Looking in /tmp/hsperfdata_cassandra/, there’s no file! Reading through the whole line where Cassandra is running, I noticed +PerfDisableSharedMem … that’d do it!

It looks like they intentionally set +PerfDisableSharedMem in the Cassandra startup script. I assume their rational is still reasonable … so wouldn’t remove the parameter for day-to-day operation. But, when there’s a problem … restarting Cassandra without this parameter allows us to check how garbage collection is going.

June 23, 2023

Java Heap Stats with JStat

While there are plenty of third-party utilities for looking at the java heap space, I just use jstat (in OpenJDK, this means installing java-<Version>-openjdk-devel

JStat will display the following columns:

--------------------------------------------------------------------------------
S0C: Survivor space 0 size in K
S1C: Survivor space 1 size in K

S0U: Survivor space 0 usage in K
S1U: Survivor space 1 usage in K

--------------------------------------------------------------------------------

EC: Eden space size in K
EU: Eden space usage in K

--------------------------------------------------------------------------------

OC: Old space size in K
OU: Old space usage in K

--------------------------------------------------------------------------------

MC: Meta space size in K
MU: Meta space usage in K

--------------------------------------------------------------------------------

CCSC: CodeCache size in K
CCSU: CodeCache usage in K

--------------------------------------------------------------------------------

YGC: Young generation garbage collection count
YGCT: Young generation garbage collection total time in seconds

FGC: Full garbage collection count
FGCT: Full garbage collection total time in seconds

CGC: Concurrent garbage collection count
CGCT: Concurrent garbage collection time in seconds
GCT: Total garbage collection time in seconds

--------------------------------------------------------------------------------

https://stackoverflow.com/questions/13660871/jvm-garbage-collection-in-young-generation/13661014#13661014 does a good job of explaining the nomenclature & how stuff gets moved around in the heap space

Sample output — this command is for java PID 19356 and will list 100 lines 2 seconds apart (2000 ms)

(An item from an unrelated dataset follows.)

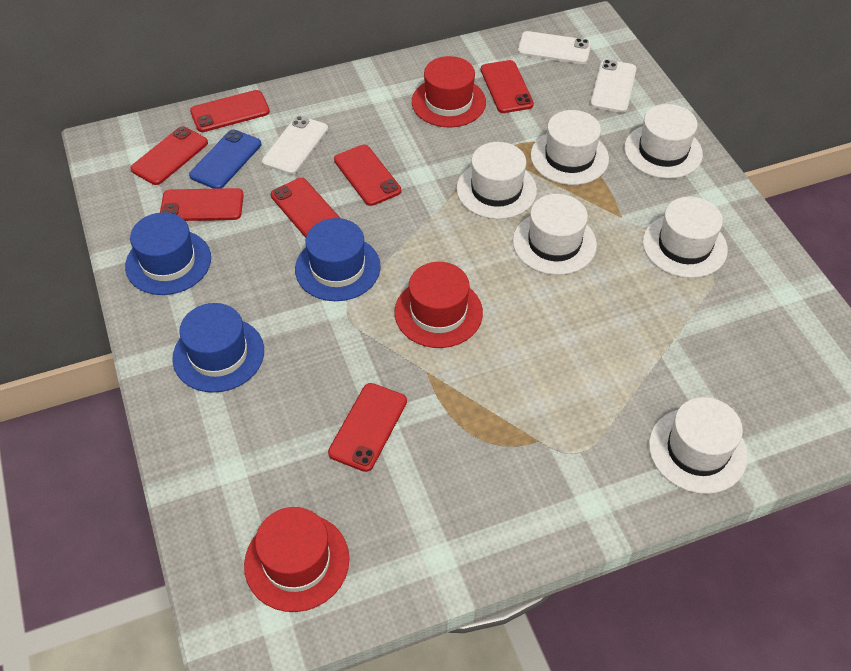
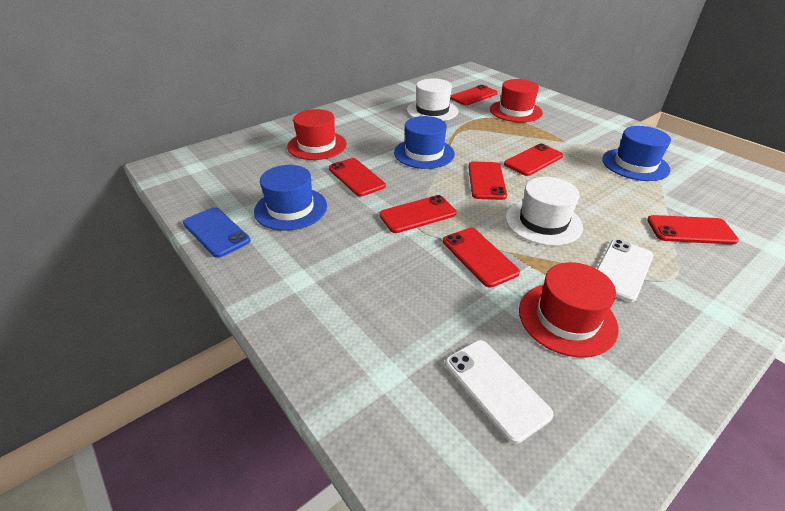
white hat: [456,142,537,219] [513,194,597,275] [531,110,609,185] [624,104,703,179] [643,197,728,278] [649,397,748,494] = 6 -> [407,78,458,121] [506,177,583,246] = 2
white phone: [262,116,328,175] [518,31,591,64] [590,59,637,113] = 3 -> [445,340,553,444] [597,239,654,302] = 2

server01:bin # jstat -gc 19356 2000 100
S0C S1C S0U S1U EC EU OC OU MC MU CCSC CCSU YGC YGCT FGC FGCT GCT
68096.0 68096.0 0.0 64207.5 545344.0 319007.2 30775744.0 19221750.2 137452.0 124322.4 18860.0 15380.6 324697 14589.985 228 45.830 14635.815
68096.0 68096.0 0.0 64207.5 545344.0 386674.5 30775744.0 19221750.2 137452.0 124322.4 18860.0 15380.6 324697 14589.985 228 45.830 14635.815
68096.0 68096.0 0.0 64207.5 545344.0 457055.4 30775744.0 19221750.2 137452.0 124322.4 18860.0 15380.6 324697 14589.985 228 45.830 14635.815
68096.0 68096.0 0.0 64207.5 545344.0 485538.8 30775744.0 19221750.2 137452.0 124322.4 18860.0 15380.6 324697 14589.985 228 45.830 14635.815
68096.0 68096.0 0.0 64207.5 545344.0 505893.4 30775744.0 19221750.2 137452.0 124322.4 18860.0 15380.6 324697 14589.985 228 45.830 14635.815

And this is a time where a third-party tool would be helpful but I never really ‘get’ what is and what is not OK to install on servers, so try not to install things — because the *useful* bit of information for any of this is really the usage / size percent utilization value.

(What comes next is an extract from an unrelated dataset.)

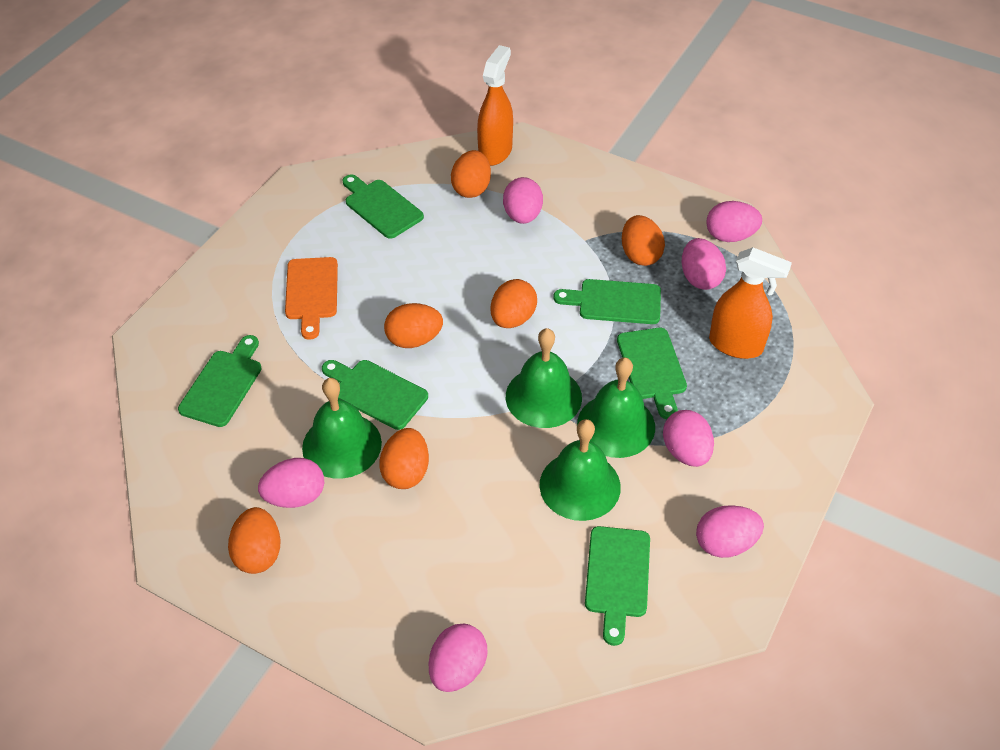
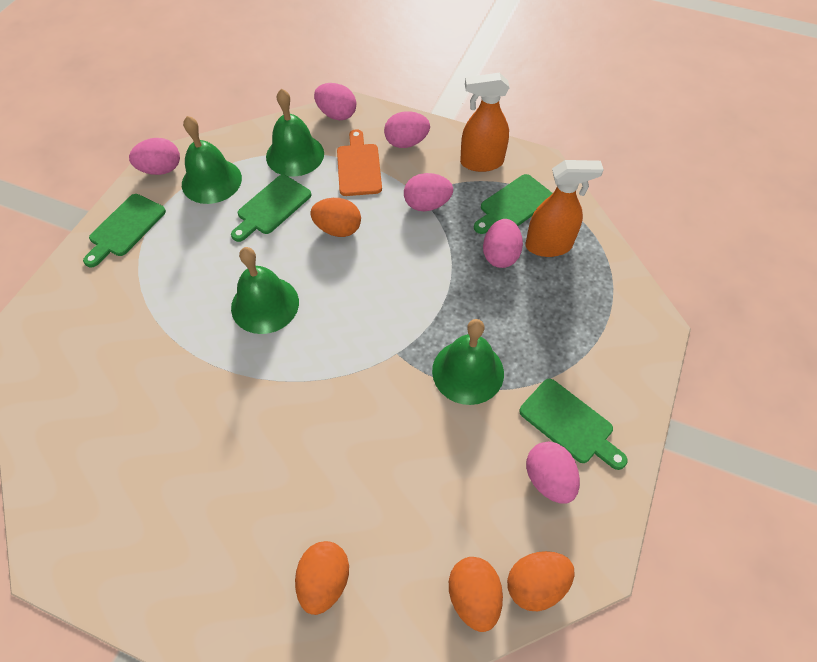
green cutting board: [178,335,262,427] [322,360,428,430] [343,174,424,239] [553,279,661,324] [585,526,650,646] [617,328,687,419] = 6 -> [83,194,166,267] [231,175,311,242] [474,174,553,234] [519,379,628,470] = 4
orange egg: [228,507,281,574] [379,428,429,489] [384,303,443,348] [451,150,491,198] [490,279,537,328] [622,215,665,266] = 6 -> [295,541,349,615] [310,198,361,237] [449,557,503,632] [507,551,574,611] = 4
pink egg: [258,458,324,508] [429,624,487,692] [503,177,543,224] [663,410,714,467] [682,238,726,290] [696,505,764,558] [706,201,762,242] = 7 -> [129,138,180,175] [314,83,356,120] [384,111,430,148] [404,173,453,211] [483,219,523,268] [526,442,580,504] = 6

That last grouping of stuff — I look at those v/s how long the pid has been running. If you’ve gotten a billion GC’s and the PID has only been running for eight seconds, that is a crazy amount of I/O. If I’ve only had 3 GCs and the pid has been running for seven years, it hasn’t been doing anything. In between? I don’t really find the numbers useful unless I’ve got a baseline from normal operation.